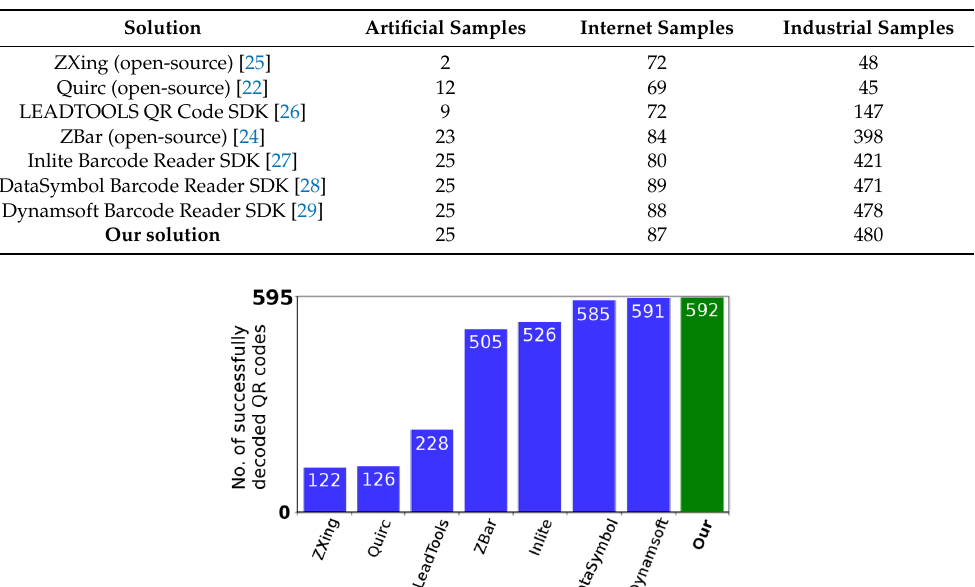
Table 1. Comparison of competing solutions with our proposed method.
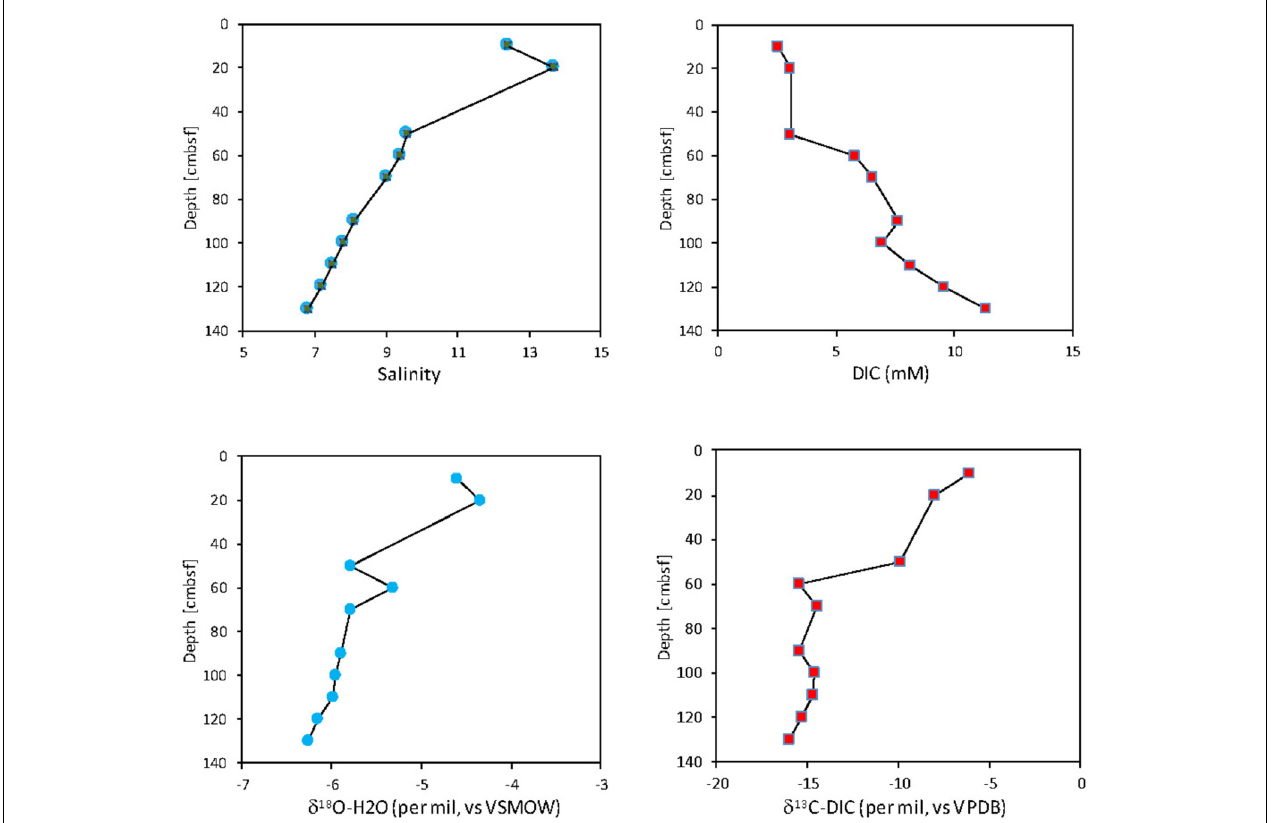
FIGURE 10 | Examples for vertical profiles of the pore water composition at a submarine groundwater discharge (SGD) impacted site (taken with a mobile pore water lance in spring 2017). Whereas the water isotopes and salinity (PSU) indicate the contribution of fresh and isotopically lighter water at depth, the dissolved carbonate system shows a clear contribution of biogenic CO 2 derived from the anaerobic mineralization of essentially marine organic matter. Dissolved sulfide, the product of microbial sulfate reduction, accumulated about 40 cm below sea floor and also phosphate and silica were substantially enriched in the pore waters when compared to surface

...

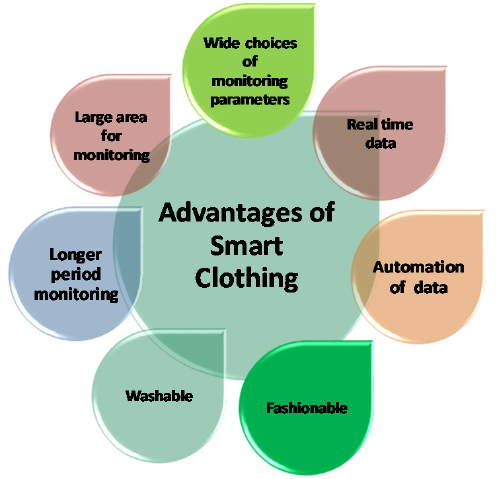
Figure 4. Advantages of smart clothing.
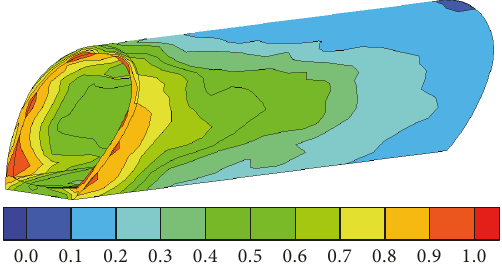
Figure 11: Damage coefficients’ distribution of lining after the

*What the task asks*: The number of lines above containing the word "with" is all that should be returned.

*Output for this exercise*: 2